### [TEXTO DE LEITURA]

Por Andréia Coutinho Louback, compartilhado de Projeto Colabora




Corta para agosto de 2005. Eu tinha 14 anos e cursava o primeiro ano do Ensino Médio quando, novamente, imagens e manchetes sobre o furacão Katrina, nos Estados Unidos, pipocaram os noticiários de absolutamente todas as mídias. Naquela época, eu já começava meu dia sintonizada na rádio enquanto eu me arrumava para a escola. A grande questão foi que eu simplesmente não conseguia dormir, e pulava de jornal em jornal procurando por mais atualizações sobre aquela tempestade tropical que havia atingido a categoria 5 no litoral sul. Enquanto o meu então professor de geografia tentava nos explicar a complexidade do que estava acontecendo, o professor de física também se esforçava para contextualizar o factual com abalo sísmico e suas escalas na física. O que era possível fazer? Como agilizar as buscas e o socorro? Como as populações sobreviventes iriam se recuperar – física e emocionalmente – de tantos traumas e cenas de horror?

Talvez eu nem precise descrever que, em janeiro de 2011, o mesmo caos de um desastre climático voltou a me aterrorizar também durante as férias, mas desta vez muito mais perto – geograficamente – de mim. A Região Serrana do Rio de Janeiro, estado no qual eu nasci, estava desabando em meio às horas de chuvas torrenciais. Meus amigos, vizinhos e conhecidos foram para Friburgo procurar seus familiares desaparecidos, alguns como voluntários das equipes de buscas e outros como curiosos e desacreditados da proporção da tragédia socioambiental. Naquele mesmo ano, ingressei na faculdade de Comunicação Social com habilitação em Jornalismo. Porém, todas essas memórias de desastres só se tornaram parte da minha prática profissional muito tempo depois.

### [TAREFAS A REALIZAR]
a) Reescreva o trecho do relato sobre desastres climáticos que começa nas palavras "Talvez eu nem" e termina em "muito tempo depois.", trocando "faculdade" por "universidade".
b) Indique se cada afirmação concorda com o relato sobre desastres climáticos, respondendo sim ou não e citando as palavras do relato que decidem a questão: (i) Em agosto de 2005, quem narra tinha 14 anos; (ii) Em 2011, quem narra ingressou na faculdade de Direito; (iii) O furacão Katrina chegou à categoria 3.
c) Prossiga com o relato sobre desastres climáticos a partir da última frase apresentada.
Os dados constituem um material à parte, sem relação com o relato.

### [DADOS DO EXERCÍCIO]

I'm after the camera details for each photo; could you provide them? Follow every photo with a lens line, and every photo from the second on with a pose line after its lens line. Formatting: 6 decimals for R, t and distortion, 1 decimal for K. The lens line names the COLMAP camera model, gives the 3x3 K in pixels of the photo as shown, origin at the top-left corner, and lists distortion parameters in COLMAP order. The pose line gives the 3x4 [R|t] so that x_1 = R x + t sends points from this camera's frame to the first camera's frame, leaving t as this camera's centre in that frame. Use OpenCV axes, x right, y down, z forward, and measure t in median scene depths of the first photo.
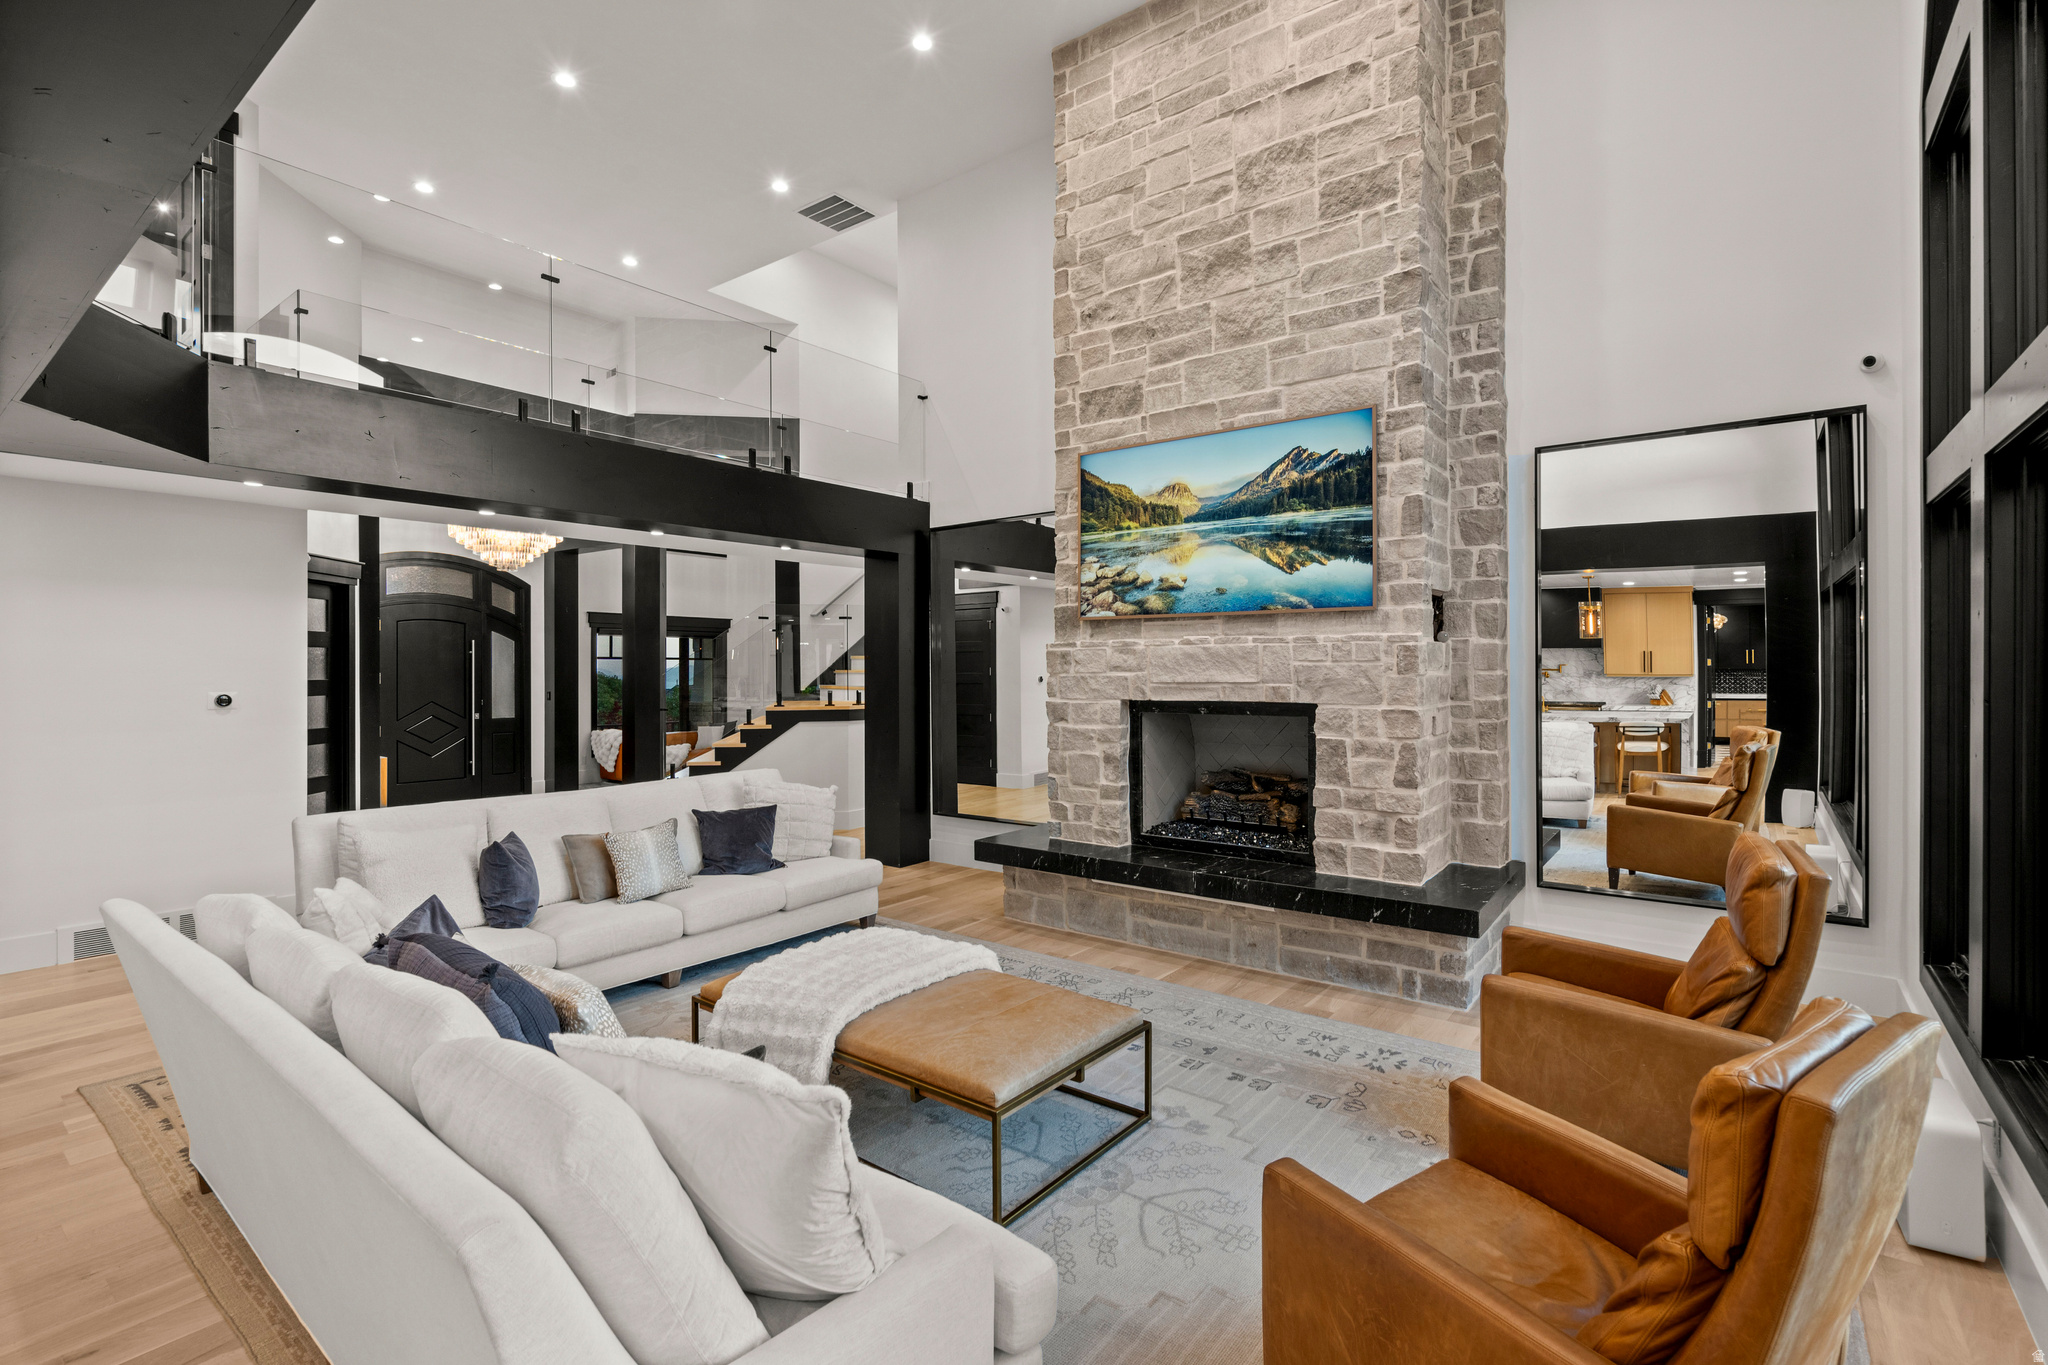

...

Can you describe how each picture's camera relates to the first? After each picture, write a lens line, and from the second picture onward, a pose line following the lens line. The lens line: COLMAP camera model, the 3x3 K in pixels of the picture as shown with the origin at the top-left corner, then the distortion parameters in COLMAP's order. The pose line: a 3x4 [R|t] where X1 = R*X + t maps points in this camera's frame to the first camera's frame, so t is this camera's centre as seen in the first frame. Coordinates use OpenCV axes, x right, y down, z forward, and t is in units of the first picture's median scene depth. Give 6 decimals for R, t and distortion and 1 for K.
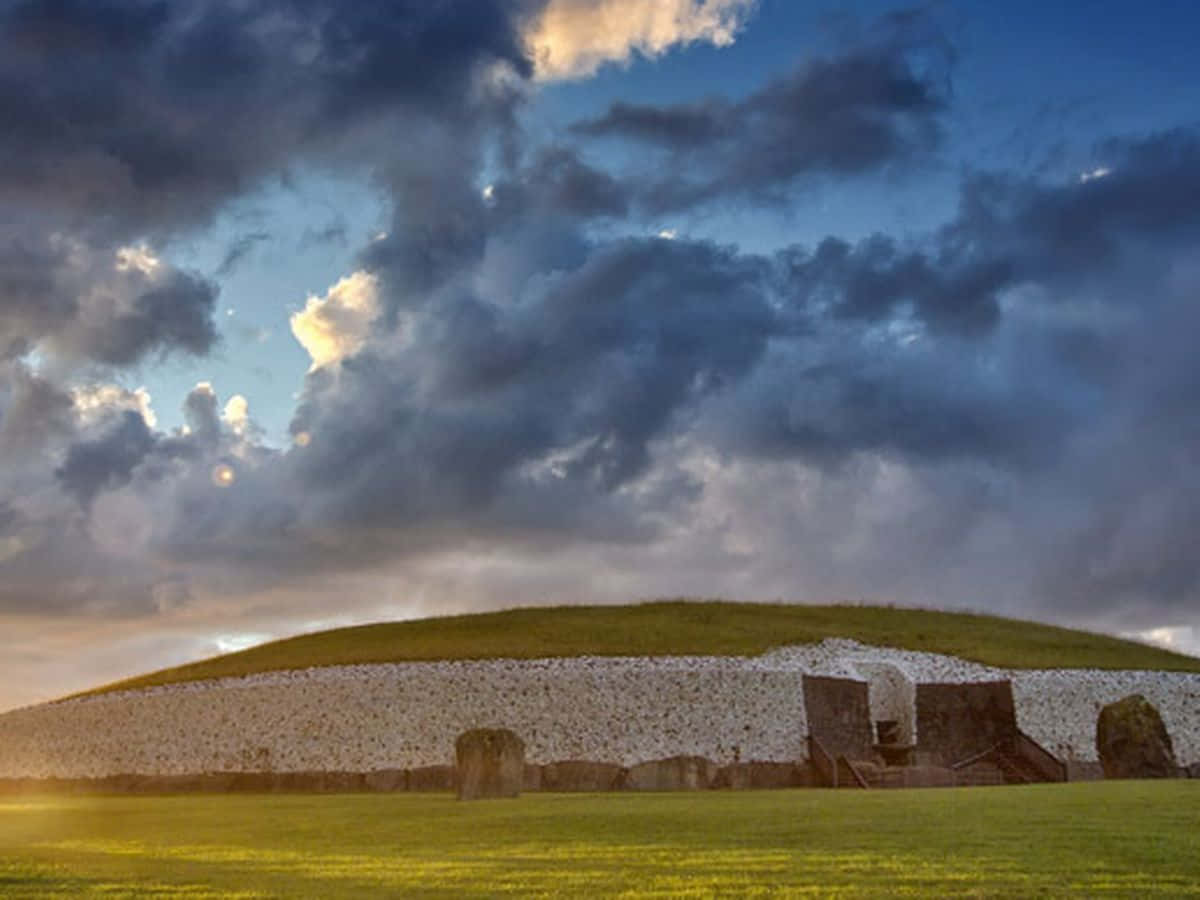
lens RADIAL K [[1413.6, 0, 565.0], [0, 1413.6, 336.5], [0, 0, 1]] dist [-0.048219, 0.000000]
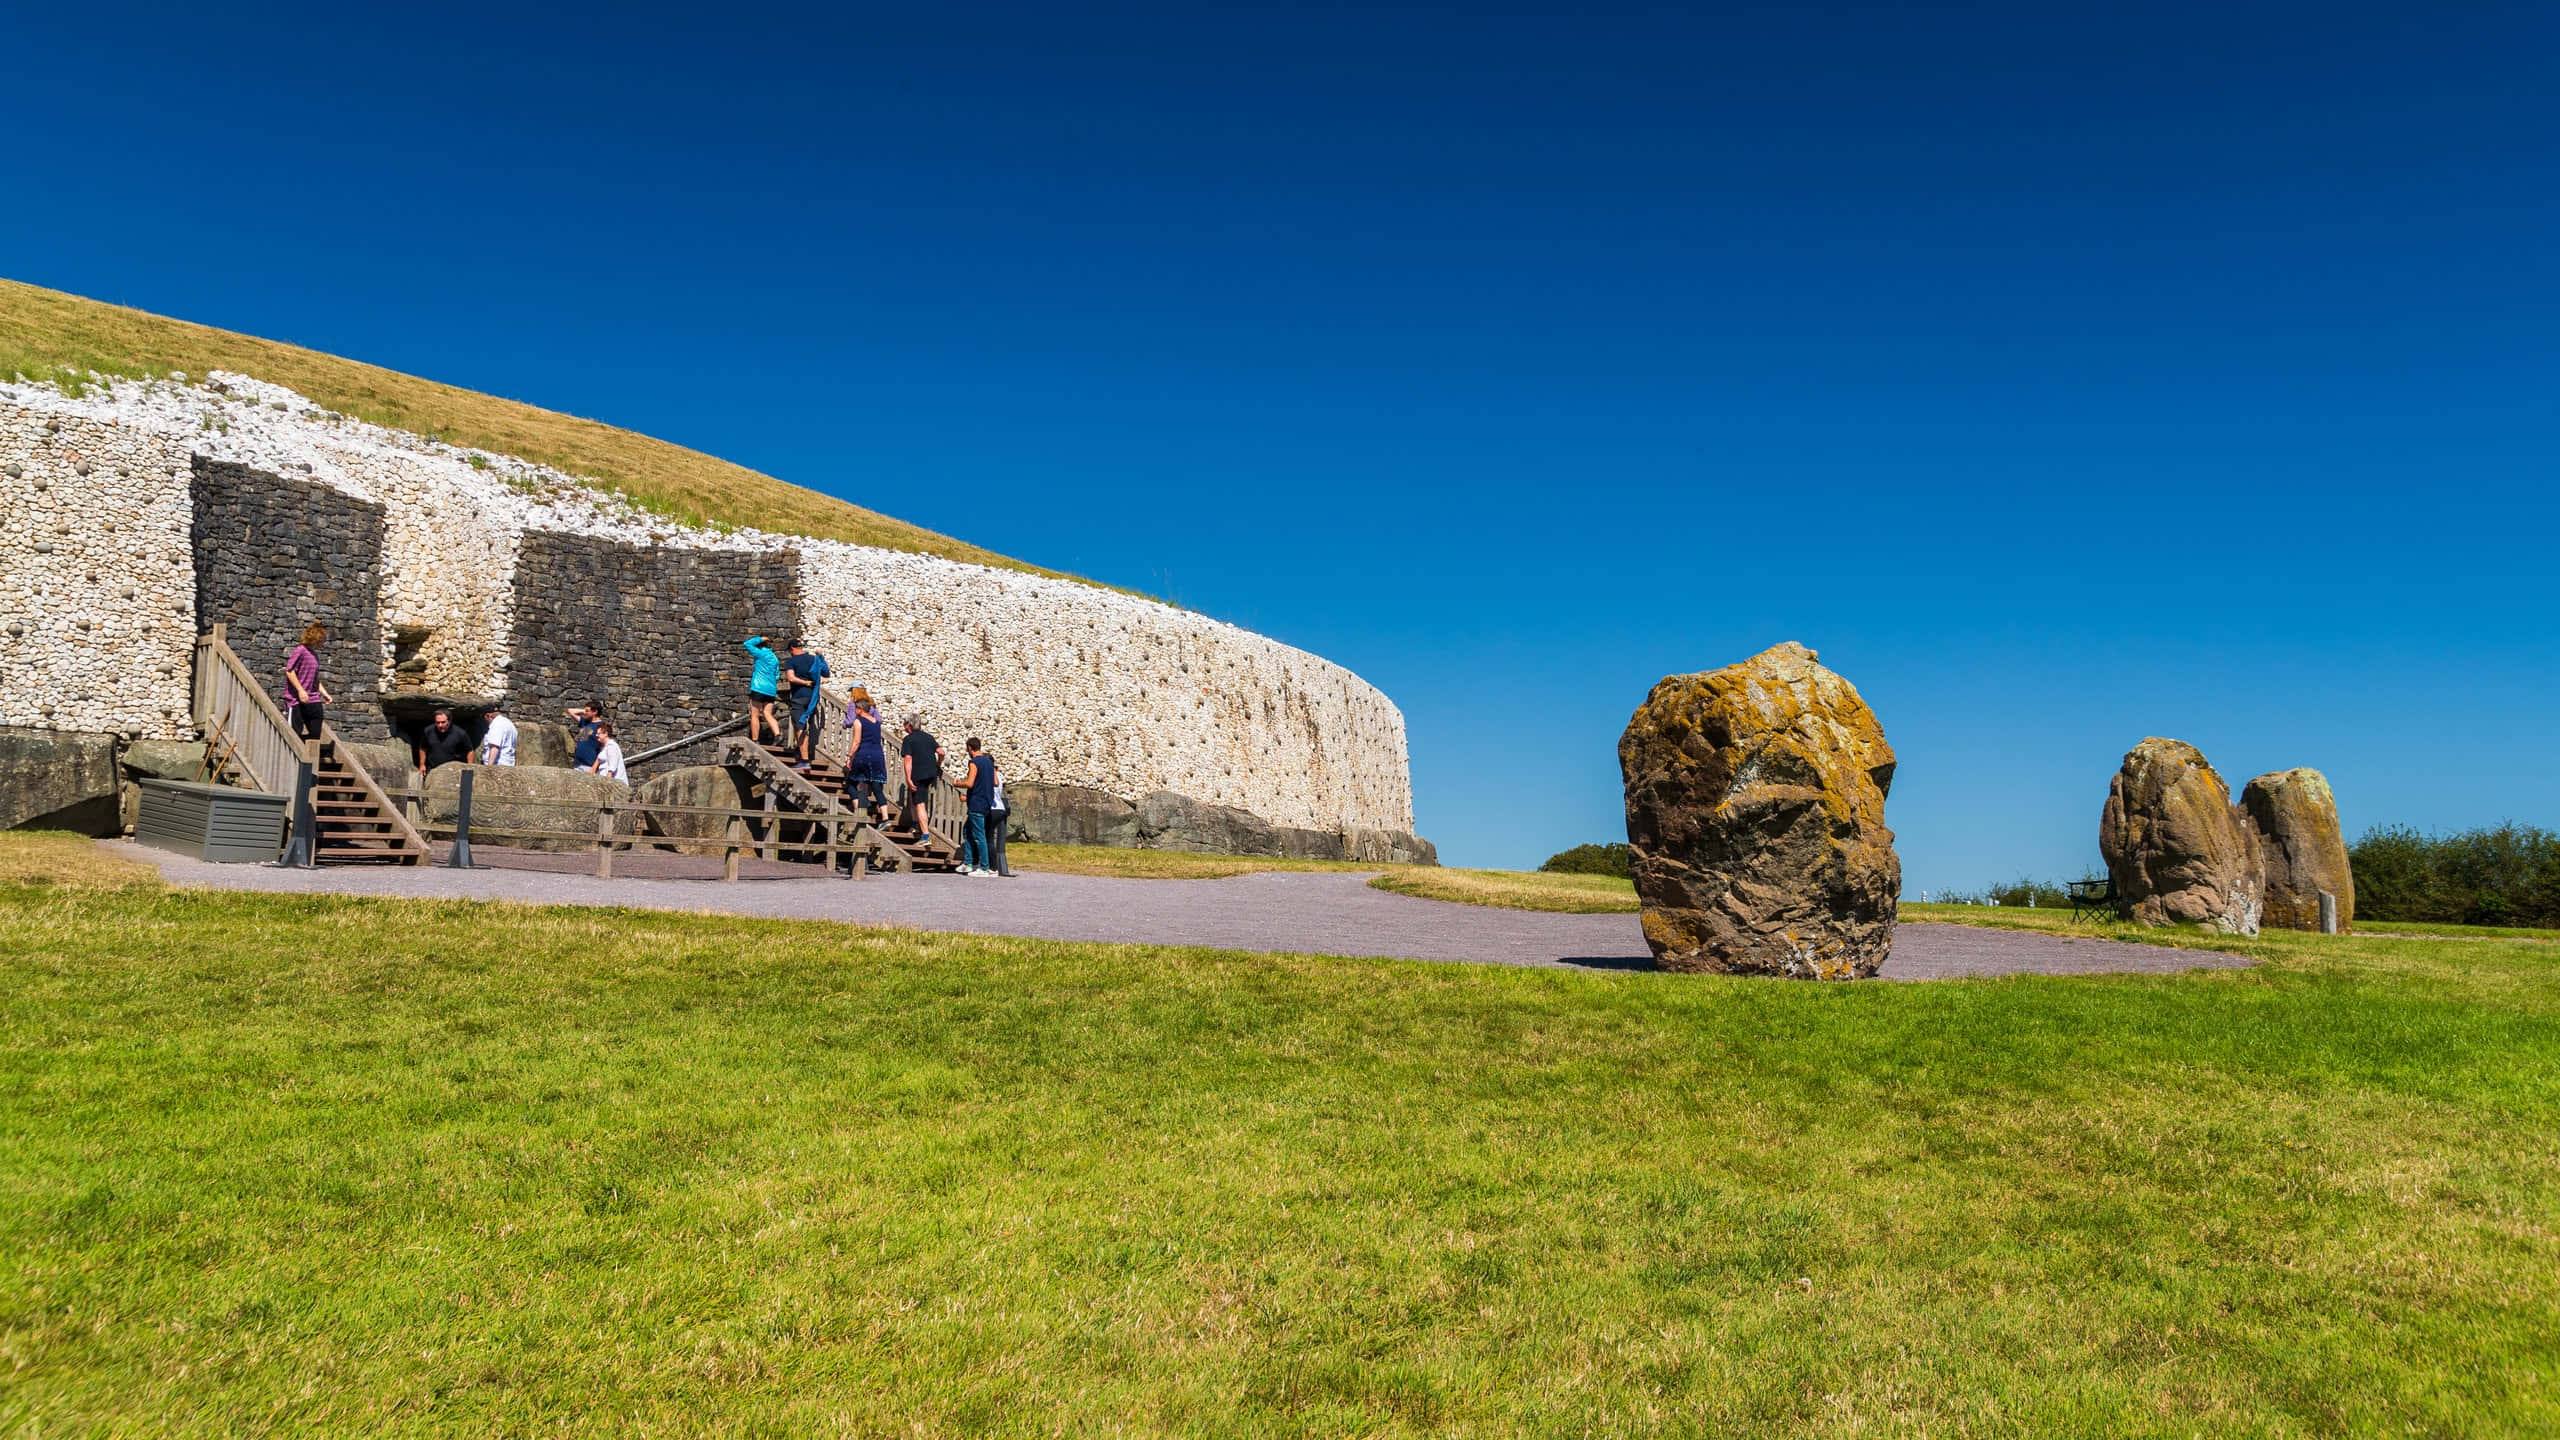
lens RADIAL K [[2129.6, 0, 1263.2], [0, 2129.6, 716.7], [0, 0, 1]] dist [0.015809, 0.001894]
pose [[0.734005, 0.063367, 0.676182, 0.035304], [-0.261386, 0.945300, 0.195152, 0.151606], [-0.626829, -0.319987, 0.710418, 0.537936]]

### [RESPOSTAS POR ITEM]
a)
Talvez eu nem precise descrever que, em janeiro de 2011, o mesmo caos de um desastre climático voltou a me aterrorizar também durante as férias, mas desta vez muito mais perto – geograficamente – de mim. A Região Serrana do Rio de Janeiro, estado no qual eu nasci, estava desabando em meio às horas de chuvas torrenciais. Meus amigos, vizinhos e conhecidos foram para Friburgo procurar seus familiares desaparecidos, alguns como voluntários das equipes de buscas e outros como curiosos e desacreditados da proporção da tragédia socioambiental. Naquele mesmo ano, ingressei na universidade de Comunicação Social com habilitação em Jornalismo. Porém, todas essas memórias de desastres só se tornaram parte da minha prática profissional muito tempo depois.

b)
(i) Sim: "Eu tinha 14 anos e cursava o primeiro ano do Ensino Médio".
(ii) Não: "ingressei na faculdade de Comunicação Social com habilitação em Jornalismo".
(iii) Não: "havia atingido a categoria 5 no litoral sul".

c)
Meu exercício de recapitulação de quando a justiça climática me encontrou é intencional em um mês de tanta desesperança. Subitamente, chegamos à metade de 2022 em intenso luto e um silêncio ensurdecedor em memória ao Bruno Pereira e Dom Phillips, defensores ambientais brutalmente assassinados, esquartejados e incinerados no Vale do Javari, no estado do Amazonas. Assistimos as injustiças da justiça na audiência do caso da menina de 11 anos, estuprada e impedida de fazer um aborto pela juíza Joana Ribeiro, em Santa Catarina. Jornalistas ambiciosos por furos de reportagem e audiência ao vazar, de forma não autorizada, a gravidez da atriz Klara Castanho, de 21 anos, que decidiu dar a criança, fruto de um estupro, para adoção. São tempos árduos para mulheres, para ambientalistas e para quem acredita que podemos reconstruir o Brasil, como eu ainda acredito.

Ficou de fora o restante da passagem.